Ma la sinistra che fine ha fatto? A Padova il Partito democratico di Veltroni ha gettato la maschera e ha dismostrato quanto ha a cuore i diritti delle persone conviventi e soprattutto di gay e lesbiche, che conviventi sono costretti a rimanere anche se vorrebbero sposarsi (mentre gli etero hanno sempre la possibilità di andare davanti al sindaco e dire Sì).

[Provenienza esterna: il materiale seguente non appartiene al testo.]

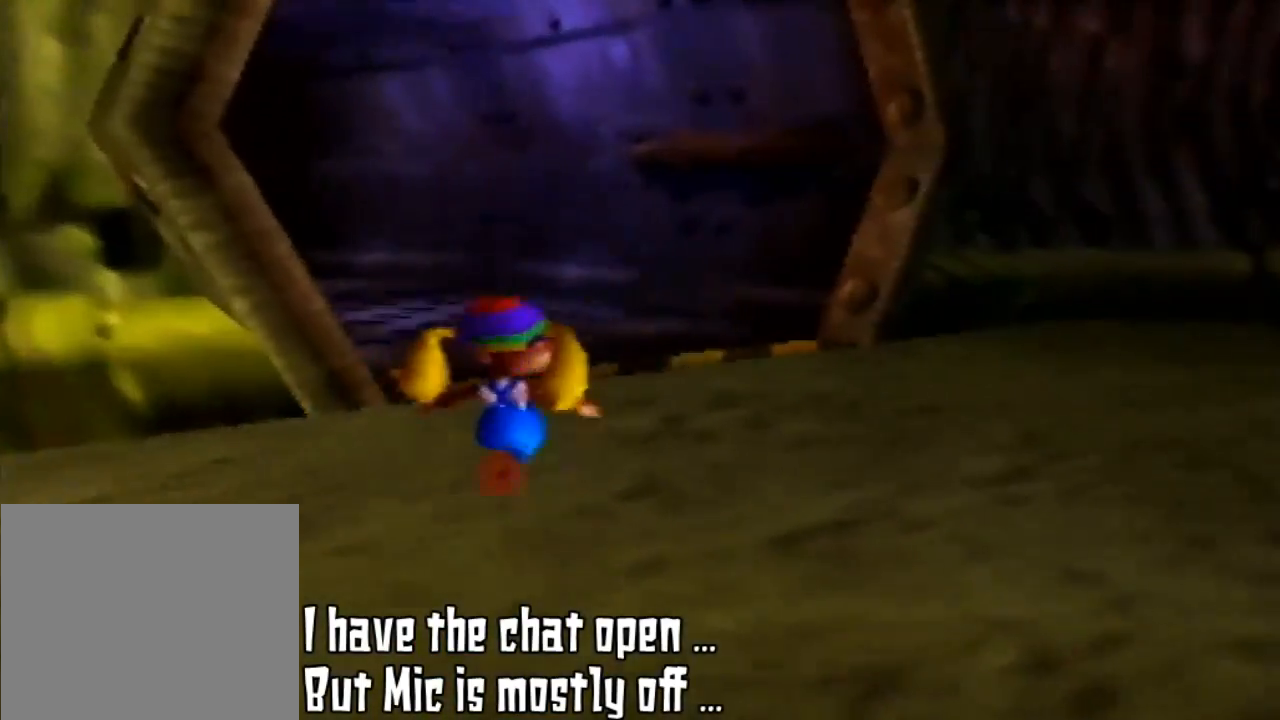
{"buttons": [], "left_stick": "up", "events": [[300, "left_stick", "up"]]}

Il consiglio comunale di Padova, grazie proprio al Pd che ha votato insieme alle destre, ha respinto una proposta che prendeva in considerazione anche i conviventi nelle graduatorie per le case del Comune. Attenzione: non è che i conviventi passassero avanti rispetto agli altri, ma ottenevano un punteggio aggiuntivo (5 punti in più) come giovani coppie, ma solo nel caso in cui la convivenza risultasse in Comune da almeno un anno.

Invece niente: contro l'emendamento, presentato da Alessandro Zan e Giuliana Beltrame, ha votato il partito democratico, che a questo punto potrebbe aggiungere al suo nome l'aggettivo "cristiano", visto che quanto a laicità è peggio della vecchia Dc. Benvenuti in Italia.